We need to find the minimum value.

First, we need to find the first derivative.

==> g'(x) = 10x - 5

Now we will calculate the critical values which is the derivative zeros:

==> 10x - 5 = 0

==> 10x = 5

==> x = 1/2.

Since the sign of x^2 is positive, then we know that the function has a minimum value at x= 1/2

Then the function has a minimum value at x= 1/2

==> g(1/2) = 5(1/2)^2 - 5(1/2) + 7

= 5/4 - 5/2 + 7

= ( 5 - 10 + 28)/4

= 23/4

**Then, the minimum values is: f(1/2) = 23/4**

We can find the point at which minimum and maximum values of any function occurs equating the derivative of the function to 0, and finding the corresponding value of the function.

Thus:

g'(x) = 10x - 5

Equating this to 0:

10x - 5 = 0

==> 10x = 5

==>x = 1/2

Substituting this value of x in the function g(x):

g(1/2) = 5(1/2)^2 - 5*1/2 + 7

= 5/4 - 5/2 + 7 = 23/4 = 5.75

We can check if 5.75 is the maximum or minimum value of g(x) comparing it with any other value of x, say 1.

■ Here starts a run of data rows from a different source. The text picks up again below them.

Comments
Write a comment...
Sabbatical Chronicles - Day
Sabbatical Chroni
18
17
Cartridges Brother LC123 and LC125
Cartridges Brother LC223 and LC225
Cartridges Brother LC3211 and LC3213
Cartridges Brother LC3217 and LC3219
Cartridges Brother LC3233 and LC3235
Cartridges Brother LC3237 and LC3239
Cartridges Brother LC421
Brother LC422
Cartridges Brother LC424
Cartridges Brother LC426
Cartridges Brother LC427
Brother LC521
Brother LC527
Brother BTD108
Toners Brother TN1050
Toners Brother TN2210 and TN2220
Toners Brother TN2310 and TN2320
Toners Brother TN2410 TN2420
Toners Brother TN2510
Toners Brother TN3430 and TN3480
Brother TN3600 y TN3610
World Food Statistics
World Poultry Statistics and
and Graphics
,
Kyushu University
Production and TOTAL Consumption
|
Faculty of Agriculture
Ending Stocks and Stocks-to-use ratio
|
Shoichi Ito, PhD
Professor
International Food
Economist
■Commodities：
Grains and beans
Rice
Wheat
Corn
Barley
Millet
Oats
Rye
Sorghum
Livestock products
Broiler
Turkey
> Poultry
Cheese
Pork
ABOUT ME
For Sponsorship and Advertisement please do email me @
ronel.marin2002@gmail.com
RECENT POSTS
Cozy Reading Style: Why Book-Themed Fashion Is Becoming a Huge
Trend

g(1) = 5*1^2 - 5*1 + 7 = 7

This is more than g(1/2) = 5.75

Therefore, minimum value of g(x) is 5.75.

To find the minimum value of g(x) = 5x^2-5x+7.

g(x) = 5(x^2-x)+7

g(x) = 5{x^2-2*(1/2)x +(1/2)^2} -5(1/2)^2+7. We added 5(1/2)^2 and subtracted 5(1/2)^2 .

g(x) = 5(x-1/2)^2-5/4+7.

g(x) = 5(x-1/2)^2 + (28-5)/4

g(x) = 5(x-1/2)^2 + 23/4.

Therefore g(x) > = 23/4 as, 5(x-1/2)^2 is always > 0 for all x and for x= 1/2, g(1/2) = 23/4 is minimum as 5(x-1/2)^2 = 0 for x = 1/2.